In der Baugrube sind derweil nur Michael Weiß und Tobias Oelsner an dem Blindgänger zugange. Für die Sprengmeister der Firma Tauber, die sich im Auftrag des Freistaats um die Kampfmittelbeseitigung in Bayern kümmert, ist ein solcher Fund nicht außergewöhnlich. „Aber Routine darf es bei uns trotzdem nicht geben“, sagt Michael Weiß. Jede Bombe hat ihre Eigenheiten, und dass die Ladung beim Abwurf nicht detoniert ist, bedeutet keinesfalls, dass sie viele Jahre später bei der Entschärfung nicht noch explodieren kann.

Nach gut 20 Minuten ist die Prozedur beendet. Michael Weiß hat den mechanischen Aufschlagzünder – in diesem Fall ein „vorgespannter M 112“ – deinstalliert. Polizei und Feuerwehr heben die Straßensperren auf. Die Sprengmeister verladen die Bombe in ihren VW-Bus. „Man gewöhnt sich dran, mit einer Bombe im Gepäckraum herumzufahren“, sagt Tobias Oelsner, während er den entschärften Blindgänger mit dicken Spanngurten sichert. Die Reise führt in eine Firma, in der die Bombe per ferngesteuerter Säge zerlegt werden wird. Übrig bleiben um die 110 Kilogramm Sprengstoff, der vernichtet wird, und etwa die gleiche Menge an Altmetall. Wo sich diese Firma befindet, will Oelsner nicht verraten: „Es laufen so viele Verrückte rum...“

Der Fund bei Gädheim ist der vierte dieser Art in diesem Jahr für das Sprengmeisterduo aus Feucht, das für den nordbayerischen Raum bis hinunter zur Donau zuständig ist. 30 bis 50 Tonnen an Kampfmitteln, von Gewehrmunition bis zur Zehn-Zentner-Bombe, machen die insgesamt neun Kampfmittelbeseitiger, die in Bayern täglich unterwegs sind, pro Jahr unschädlich.
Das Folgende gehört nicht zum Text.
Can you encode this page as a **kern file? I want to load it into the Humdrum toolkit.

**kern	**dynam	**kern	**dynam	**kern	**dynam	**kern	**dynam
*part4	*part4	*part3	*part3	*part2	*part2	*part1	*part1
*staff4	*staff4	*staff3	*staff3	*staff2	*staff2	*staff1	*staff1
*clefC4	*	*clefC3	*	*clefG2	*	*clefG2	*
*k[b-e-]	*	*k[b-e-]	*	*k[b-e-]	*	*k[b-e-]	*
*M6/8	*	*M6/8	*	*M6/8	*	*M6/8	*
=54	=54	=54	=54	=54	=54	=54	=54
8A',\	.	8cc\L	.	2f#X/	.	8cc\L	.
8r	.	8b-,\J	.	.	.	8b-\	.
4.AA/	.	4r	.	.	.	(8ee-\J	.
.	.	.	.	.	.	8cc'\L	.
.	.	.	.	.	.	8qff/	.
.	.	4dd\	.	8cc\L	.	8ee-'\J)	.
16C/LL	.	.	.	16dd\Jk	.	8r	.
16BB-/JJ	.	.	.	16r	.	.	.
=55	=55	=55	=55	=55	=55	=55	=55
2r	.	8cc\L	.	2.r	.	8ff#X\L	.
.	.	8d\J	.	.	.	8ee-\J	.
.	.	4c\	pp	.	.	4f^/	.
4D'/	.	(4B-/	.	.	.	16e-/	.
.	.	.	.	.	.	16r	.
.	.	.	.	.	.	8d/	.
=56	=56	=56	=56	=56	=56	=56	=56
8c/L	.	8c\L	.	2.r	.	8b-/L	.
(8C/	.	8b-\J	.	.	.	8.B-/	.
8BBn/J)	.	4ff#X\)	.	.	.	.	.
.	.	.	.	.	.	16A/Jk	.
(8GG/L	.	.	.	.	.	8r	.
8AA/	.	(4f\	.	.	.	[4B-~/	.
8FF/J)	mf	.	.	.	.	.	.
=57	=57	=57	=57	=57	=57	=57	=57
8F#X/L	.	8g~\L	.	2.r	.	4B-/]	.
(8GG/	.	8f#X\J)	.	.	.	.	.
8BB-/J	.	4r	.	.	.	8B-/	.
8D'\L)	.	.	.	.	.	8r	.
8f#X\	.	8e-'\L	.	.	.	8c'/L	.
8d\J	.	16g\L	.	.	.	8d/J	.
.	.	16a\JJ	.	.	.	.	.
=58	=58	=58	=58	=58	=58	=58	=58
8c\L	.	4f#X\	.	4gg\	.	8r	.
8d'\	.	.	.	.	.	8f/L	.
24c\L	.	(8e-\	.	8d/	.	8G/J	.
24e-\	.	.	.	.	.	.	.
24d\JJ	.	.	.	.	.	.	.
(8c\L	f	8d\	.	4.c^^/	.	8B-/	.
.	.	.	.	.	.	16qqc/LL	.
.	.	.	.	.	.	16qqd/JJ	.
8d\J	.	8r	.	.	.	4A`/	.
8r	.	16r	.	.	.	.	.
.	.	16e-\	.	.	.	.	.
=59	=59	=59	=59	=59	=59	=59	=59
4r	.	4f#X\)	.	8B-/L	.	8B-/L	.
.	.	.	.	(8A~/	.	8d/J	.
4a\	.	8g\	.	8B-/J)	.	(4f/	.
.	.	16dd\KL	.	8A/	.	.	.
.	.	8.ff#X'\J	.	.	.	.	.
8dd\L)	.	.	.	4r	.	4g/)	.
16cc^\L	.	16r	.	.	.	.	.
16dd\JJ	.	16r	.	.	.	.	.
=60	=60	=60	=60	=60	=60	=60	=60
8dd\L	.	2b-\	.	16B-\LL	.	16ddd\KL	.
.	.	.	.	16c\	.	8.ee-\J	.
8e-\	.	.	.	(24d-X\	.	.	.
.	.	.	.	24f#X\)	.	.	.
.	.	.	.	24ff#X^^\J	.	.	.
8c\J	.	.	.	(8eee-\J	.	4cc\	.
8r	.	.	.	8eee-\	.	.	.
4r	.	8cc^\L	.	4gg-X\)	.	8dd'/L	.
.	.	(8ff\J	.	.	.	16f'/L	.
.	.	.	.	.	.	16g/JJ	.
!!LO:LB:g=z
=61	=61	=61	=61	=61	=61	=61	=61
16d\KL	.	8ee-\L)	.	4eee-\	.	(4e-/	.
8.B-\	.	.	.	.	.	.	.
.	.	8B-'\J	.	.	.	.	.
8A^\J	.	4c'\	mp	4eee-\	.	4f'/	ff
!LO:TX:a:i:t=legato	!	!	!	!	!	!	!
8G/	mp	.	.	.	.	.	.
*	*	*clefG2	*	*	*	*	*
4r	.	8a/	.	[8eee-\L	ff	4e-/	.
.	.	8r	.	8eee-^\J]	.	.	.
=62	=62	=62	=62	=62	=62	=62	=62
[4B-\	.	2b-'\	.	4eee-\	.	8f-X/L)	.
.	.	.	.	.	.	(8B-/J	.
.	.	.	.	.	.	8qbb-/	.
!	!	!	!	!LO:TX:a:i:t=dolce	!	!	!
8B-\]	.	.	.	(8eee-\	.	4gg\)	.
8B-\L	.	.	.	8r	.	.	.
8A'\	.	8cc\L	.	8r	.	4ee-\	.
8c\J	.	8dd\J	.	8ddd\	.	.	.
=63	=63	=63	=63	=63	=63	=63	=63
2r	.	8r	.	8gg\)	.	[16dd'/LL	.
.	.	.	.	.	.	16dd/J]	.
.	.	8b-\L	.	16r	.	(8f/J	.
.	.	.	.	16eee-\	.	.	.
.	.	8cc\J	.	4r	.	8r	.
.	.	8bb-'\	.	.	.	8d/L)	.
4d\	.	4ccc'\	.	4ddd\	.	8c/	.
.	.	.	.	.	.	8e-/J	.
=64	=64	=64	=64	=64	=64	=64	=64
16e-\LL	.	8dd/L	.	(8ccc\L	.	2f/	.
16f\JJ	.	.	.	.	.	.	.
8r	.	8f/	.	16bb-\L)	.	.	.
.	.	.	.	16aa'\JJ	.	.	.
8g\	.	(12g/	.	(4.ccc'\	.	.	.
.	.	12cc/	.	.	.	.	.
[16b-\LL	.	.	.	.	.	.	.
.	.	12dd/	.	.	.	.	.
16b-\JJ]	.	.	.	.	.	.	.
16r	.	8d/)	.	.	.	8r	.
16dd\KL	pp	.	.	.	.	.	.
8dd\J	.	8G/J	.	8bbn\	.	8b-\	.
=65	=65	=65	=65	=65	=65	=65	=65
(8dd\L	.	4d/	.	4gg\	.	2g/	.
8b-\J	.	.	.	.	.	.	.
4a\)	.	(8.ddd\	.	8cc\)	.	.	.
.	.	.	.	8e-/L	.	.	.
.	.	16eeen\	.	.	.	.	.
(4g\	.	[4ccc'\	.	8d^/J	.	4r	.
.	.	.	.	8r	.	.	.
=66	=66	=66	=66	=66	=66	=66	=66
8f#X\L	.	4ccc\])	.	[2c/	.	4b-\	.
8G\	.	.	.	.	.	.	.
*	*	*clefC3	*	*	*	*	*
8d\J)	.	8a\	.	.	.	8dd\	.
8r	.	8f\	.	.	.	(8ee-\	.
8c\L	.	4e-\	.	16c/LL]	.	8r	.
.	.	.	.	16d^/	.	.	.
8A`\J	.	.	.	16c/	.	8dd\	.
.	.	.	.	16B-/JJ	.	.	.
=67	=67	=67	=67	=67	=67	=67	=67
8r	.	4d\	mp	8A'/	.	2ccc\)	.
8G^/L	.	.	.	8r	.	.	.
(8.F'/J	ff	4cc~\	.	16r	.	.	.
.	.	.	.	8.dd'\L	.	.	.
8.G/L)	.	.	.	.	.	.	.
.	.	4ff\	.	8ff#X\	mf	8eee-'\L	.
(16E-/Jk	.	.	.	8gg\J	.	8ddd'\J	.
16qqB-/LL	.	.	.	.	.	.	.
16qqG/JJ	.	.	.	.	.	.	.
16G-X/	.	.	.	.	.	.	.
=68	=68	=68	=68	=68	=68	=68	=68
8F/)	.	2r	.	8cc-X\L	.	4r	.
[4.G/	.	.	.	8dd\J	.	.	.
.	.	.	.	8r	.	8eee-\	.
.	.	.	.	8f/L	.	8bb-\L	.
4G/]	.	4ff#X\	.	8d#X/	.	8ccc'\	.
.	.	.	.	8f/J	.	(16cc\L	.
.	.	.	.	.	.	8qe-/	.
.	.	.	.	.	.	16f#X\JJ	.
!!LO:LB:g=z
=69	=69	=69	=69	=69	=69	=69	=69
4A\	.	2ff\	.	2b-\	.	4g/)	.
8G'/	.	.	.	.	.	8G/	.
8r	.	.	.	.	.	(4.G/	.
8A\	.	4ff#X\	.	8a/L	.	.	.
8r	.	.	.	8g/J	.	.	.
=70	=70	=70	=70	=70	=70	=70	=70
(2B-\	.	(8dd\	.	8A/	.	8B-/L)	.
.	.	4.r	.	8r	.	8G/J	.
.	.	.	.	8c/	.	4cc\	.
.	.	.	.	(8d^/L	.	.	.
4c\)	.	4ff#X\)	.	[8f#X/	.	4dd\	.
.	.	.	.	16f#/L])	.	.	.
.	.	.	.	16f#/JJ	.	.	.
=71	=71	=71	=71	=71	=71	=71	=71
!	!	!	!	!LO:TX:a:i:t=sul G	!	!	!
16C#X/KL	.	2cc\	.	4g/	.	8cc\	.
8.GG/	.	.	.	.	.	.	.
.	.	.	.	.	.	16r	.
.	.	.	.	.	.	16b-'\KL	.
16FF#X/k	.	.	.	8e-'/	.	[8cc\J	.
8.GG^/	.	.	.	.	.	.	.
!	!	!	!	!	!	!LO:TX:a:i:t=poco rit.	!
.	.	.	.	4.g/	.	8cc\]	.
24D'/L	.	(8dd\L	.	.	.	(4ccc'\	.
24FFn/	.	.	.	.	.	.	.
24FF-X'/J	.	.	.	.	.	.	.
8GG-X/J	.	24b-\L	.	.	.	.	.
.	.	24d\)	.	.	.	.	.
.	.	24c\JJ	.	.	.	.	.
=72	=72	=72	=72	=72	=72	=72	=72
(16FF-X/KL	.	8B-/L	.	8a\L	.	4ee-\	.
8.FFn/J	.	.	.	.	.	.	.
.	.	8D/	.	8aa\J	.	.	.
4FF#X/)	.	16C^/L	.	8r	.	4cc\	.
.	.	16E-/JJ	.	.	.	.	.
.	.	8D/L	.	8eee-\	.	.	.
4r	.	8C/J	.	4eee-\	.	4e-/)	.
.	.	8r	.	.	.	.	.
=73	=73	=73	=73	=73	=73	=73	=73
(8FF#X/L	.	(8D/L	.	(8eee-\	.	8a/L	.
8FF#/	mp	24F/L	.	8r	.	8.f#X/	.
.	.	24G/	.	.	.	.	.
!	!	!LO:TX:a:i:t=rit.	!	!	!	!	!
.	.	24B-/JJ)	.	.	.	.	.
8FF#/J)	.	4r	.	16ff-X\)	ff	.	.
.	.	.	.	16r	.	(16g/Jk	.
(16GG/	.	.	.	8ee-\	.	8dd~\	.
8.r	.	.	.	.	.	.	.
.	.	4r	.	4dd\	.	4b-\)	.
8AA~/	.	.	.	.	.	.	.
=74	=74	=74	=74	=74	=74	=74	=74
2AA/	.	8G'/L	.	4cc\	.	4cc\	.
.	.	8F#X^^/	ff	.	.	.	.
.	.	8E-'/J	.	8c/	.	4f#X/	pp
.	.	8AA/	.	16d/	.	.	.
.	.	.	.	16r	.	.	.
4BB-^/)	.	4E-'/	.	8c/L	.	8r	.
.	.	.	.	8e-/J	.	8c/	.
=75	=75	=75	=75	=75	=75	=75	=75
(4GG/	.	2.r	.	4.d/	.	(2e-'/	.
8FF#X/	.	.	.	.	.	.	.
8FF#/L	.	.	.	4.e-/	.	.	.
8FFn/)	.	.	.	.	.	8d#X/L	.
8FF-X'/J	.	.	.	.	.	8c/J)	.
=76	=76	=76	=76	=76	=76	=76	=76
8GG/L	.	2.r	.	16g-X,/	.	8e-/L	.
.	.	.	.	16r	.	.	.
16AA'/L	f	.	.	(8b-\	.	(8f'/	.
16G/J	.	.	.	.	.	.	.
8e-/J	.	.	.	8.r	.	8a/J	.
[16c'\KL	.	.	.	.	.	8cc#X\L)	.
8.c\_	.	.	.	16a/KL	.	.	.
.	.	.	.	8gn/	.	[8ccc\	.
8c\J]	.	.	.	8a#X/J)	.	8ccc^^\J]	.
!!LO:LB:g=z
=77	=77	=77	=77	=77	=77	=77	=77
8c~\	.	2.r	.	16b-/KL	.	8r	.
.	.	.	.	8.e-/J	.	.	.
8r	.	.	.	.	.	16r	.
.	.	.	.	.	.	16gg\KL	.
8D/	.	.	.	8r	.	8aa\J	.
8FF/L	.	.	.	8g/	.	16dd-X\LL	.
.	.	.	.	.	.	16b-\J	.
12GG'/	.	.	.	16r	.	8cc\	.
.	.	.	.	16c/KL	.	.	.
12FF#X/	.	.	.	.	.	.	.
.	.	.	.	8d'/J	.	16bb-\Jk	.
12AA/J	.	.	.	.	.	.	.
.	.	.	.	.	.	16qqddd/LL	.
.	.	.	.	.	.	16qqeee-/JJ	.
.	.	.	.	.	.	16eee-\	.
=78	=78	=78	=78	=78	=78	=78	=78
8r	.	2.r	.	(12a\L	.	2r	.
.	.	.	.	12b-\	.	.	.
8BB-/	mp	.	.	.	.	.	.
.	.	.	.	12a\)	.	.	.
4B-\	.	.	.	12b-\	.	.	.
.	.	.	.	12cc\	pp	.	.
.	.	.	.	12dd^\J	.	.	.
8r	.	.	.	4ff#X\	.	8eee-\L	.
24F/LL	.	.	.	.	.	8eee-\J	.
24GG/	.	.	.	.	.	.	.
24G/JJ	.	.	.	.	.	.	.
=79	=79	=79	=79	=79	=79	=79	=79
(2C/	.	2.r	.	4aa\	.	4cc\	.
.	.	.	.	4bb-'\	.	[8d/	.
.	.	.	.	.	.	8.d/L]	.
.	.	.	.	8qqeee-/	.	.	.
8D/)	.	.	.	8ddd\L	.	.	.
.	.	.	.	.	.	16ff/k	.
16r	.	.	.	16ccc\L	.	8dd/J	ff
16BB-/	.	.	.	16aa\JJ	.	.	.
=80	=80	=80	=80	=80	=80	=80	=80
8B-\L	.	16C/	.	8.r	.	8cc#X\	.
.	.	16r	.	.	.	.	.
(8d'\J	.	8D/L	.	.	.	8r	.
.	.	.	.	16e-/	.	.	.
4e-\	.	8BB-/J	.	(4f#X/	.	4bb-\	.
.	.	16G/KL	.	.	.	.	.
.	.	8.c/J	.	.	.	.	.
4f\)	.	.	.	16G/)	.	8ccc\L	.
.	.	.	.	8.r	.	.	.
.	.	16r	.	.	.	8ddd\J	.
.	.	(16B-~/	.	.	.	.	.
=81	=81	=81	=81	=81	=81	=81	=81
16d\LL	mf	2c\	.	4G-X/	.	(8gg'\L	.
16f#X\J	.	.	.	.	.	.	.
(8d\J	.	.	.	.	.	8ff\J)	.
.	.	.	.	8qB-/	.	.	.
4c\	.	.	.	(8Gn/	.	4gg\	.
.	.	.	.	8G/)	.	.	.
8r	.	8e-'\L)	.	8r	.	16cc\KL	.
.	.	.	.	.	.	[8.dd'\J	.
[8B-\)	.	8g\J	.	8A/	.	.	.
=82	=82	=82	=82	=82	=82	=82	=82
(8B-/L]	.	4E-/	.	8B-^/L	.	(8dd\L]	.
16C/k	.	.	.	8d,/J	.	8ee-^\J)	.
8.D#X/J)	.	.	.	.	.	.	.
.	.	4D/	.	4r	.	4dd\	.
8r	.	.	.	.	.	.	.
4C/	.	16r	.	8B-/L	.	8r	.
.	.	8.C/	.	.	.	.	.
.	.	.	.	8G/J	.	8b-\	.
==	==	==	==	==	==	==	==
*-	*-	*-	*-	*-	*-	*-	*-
Warum die GP 500 LBS, die vermutlich bei einem Angriff auf die Industriestadt Schweinfurt abgeworfen wurde, auf einem Acker landete und nicht explodierte, das lässt sich heute nicht mehr feststellen. Auf der Anhöhe habe während des Krieges eine Flakstellung gestanden, wissen die alten Gädheimer. „Fliegerbomben müssen zum Eigenschutz des Flugzeugs aus einer gewissen Höhe abgeworfen werden, damit sie explodieren. Wenn die Flughöhe nicht ausreicht, passiert nichts“, erklärt Oelsner, der es für möglich hält, dass der Bomber sehr tief über die Flugabwehr hinwegflog, um nicht getroffen zu werden, als er seine tödliche Fracht abwarf. Vielleicht war das Flugzeug auch beschädigt, musste notlanden und deshalb seine Bomben möglichst schnell loswerden. Vielleicht explodierte die Bombe auch deshalb nicht wie erwartet, weil der Erdboden zu weich war. „Das sind natürlich alles Spekulationen, aber eines ist klar: Wo eine Bombe gefunden wird, kann es gut sein, dass noch mehr liegen“, spricht Oelsner aus Erfahrung.

Die bauausführende Firma tut deswegen gut daran, die Fläche, auf der die drei neuen Windkraftanlagen errichtet werden, zunächst einmal nach weiteren unliebsamen Überraschungen abzusuchen, ehe die Bauarbeiten weitergehen. Gut möglich, dass die beiden Sprengmeister in den nächsten Wochen noch einmal auf den Äckern oberhalb von Gädheim ihr Geschick im Umgang mit explosiven Altlasten unter Beweis stellen müssen.